2010s, culture, family, Film Spotlight, In My Opinion, inspiration, love, movies

IMO: Life’s Eventful Extremes

What a difference a day can make.

My mother visited for a week and escaped the 15 below zero temps in Illinois. Jim and I hosted her before my children and grandchildren arrived later in the week to see her. On the first night of her visit, with supper finished and the evening open for entertainment, my mother chose the movie, Richard Harris in A Man Called Horse (1971). On the second night, I picked Battle of the Sexes. On January second, it was Jim’s turn to pick a movie.

What a surprise that he picked Moonstruck. The consummate chick-flick? Maybe he was inspired by our own Bella Luna, the Super Moon going on outside? January has two full moons this year and it has started several conversations about the differences between a Wolf, a Blue and a Super Moon. He loves the silly Dean Martin song, “That’s Amore”. I suspected he was trying to be a good sport and pick a film that would make my Mom happy. I hadn’t seen Moonstruck in decades. Sure, why not? So the music played, and I swooned with the luscious music of La bohème. Nicholas Cage was young and a sexy scene-chewer. Cher was gorgeous and almost convincing while Olympia Dukakis deserved her Best Supporting Oscar win. When the credits rolled, we all stood up and smiled. The ending was touching with the punctuation mark celebrating the family and validating the vows of love.

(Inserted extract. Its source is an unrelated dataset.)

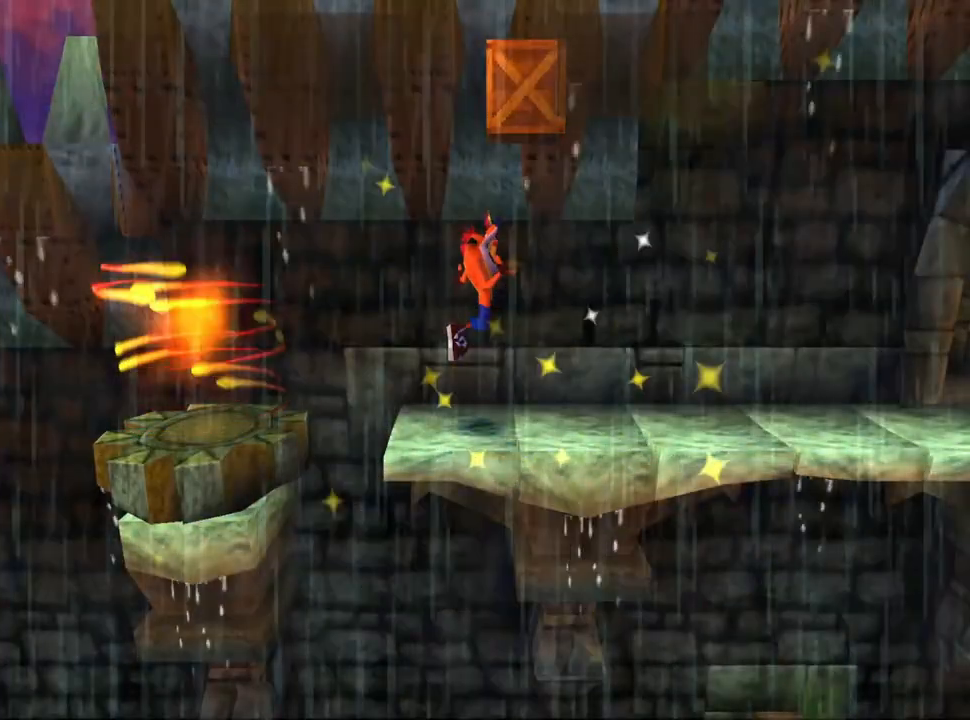
{"buttons": [], "events": []}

Jim left the room and returned. With the music still in the background, he got down on one knee and opened up a box with a silver wedding band. “I bought this for myself, but it won’t mean anything if you don’t accept the other ring I bought.” He opened up another box and in it was an engagement ring. “Cindy, will you marry me?”

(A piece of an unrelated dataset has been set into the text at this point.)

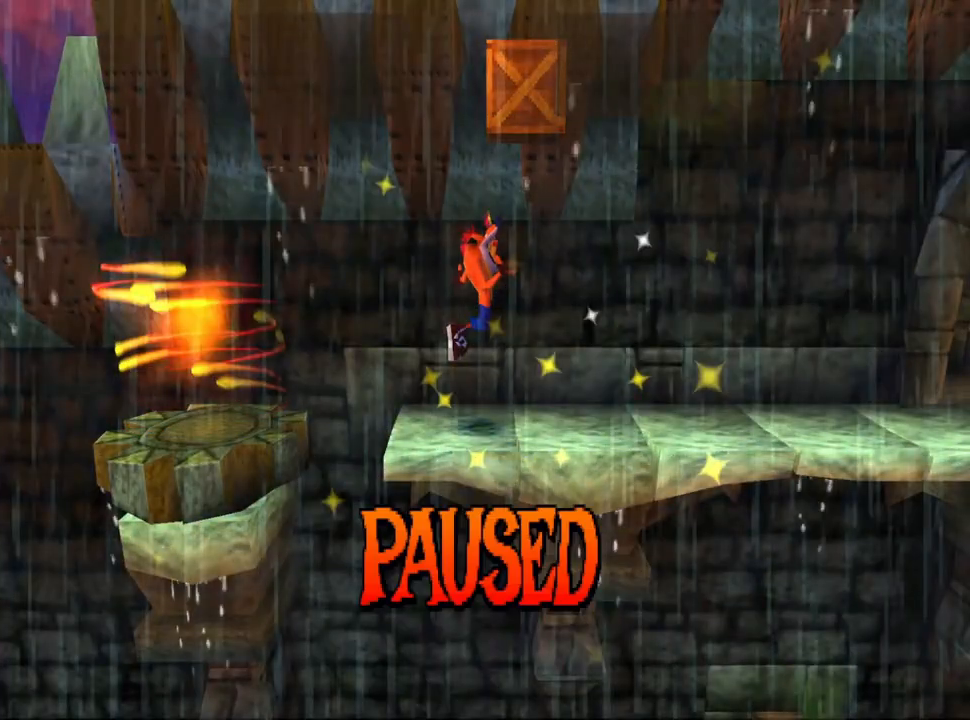
{"buttons": [], "events": [[167, "START", "down"], [267, "START", "up"]]}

That he asked me in front of my mother meant the world. That he did it in front of this romantic movie was a masterstroke. I remember when we were in Santorini, I wondered why hadn’t he asked me to marry him in arguably the prettiest place in the world? Instead, he asked me in our living room with my mother in attendance. We were all moonstruck.

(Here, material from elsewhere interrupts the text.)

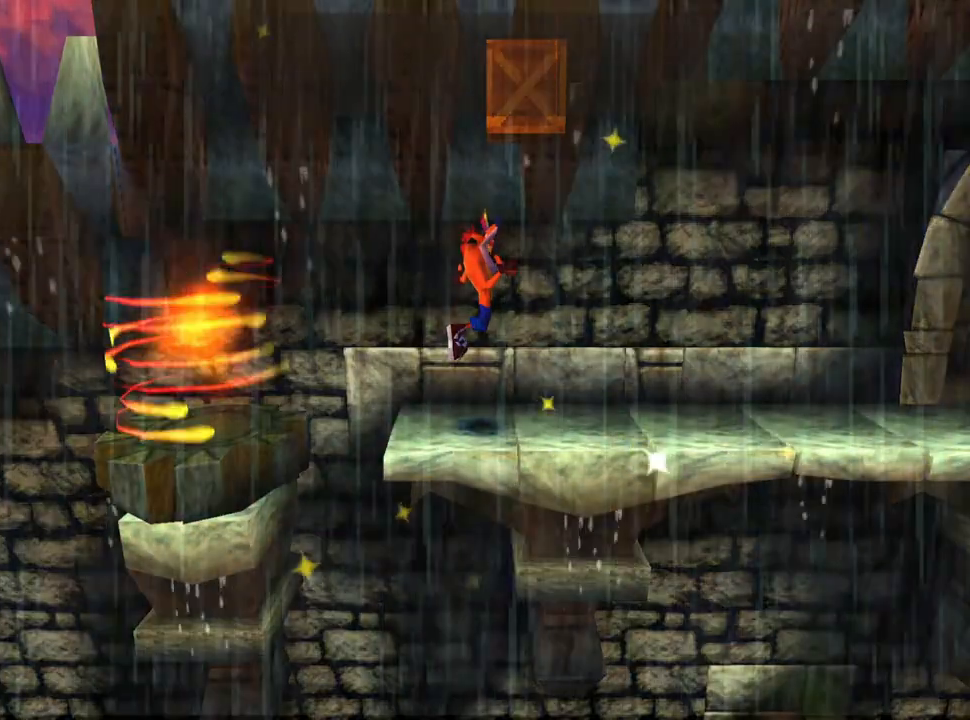
{"buttons": [], "events": []}
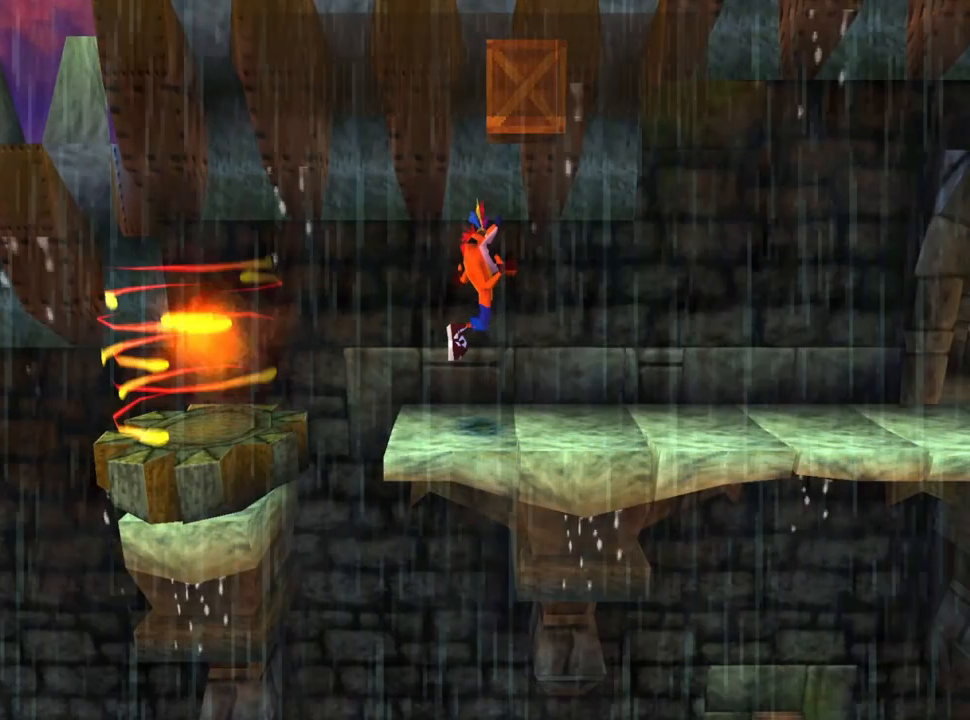
{"buttons": [], "events": []}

I have been divorced for 26 years. What a strange, lovely state-of-being to be now engaged.

12 hours later, at noon, I felt a twitch under my upper rib cage. The twitch turned into a poke which turned into a gasping stab that became a constant companion. By three in the afternoon, I was in the emergency room. Jim was by my side, my children arrived that morning and were entertaining my mother. To breathe jiggled the knife in my chest as we waited for doctors and blood tests and sonograms and EKG results to whittle down the possibilities.  They found a baseball cyst connected to my liver, and the cyst was bleeding. Until the blood was absorbed, I would be in pain. Two doses of Dilaudid (stronger than Morphine) laterthey sent me home. I did my best to be calm and quiet, but by 3 a.m., the pain was still strong as ever and poor Jim had to take me back to the ER.

A few days have passed, my Mom has returned to the tundra. The house is quiet. I am feeling better. I looked at Jim and realized I was still engaged, and he was my fiancé, and I hadn’t thought about his question to marry him for days. He just walked by my desk just now.
“Why the living room instead of on top of a Grecian Island?”

He replied, “Home is where the heart is.” Good answer.

I asked him, “We don’t believe in bad omens, right?”

“Of course not.”

“Okay, good. It must have been the Belle Luna.

The ironies of life fascinate me. How about you? How extreme has a day been for you?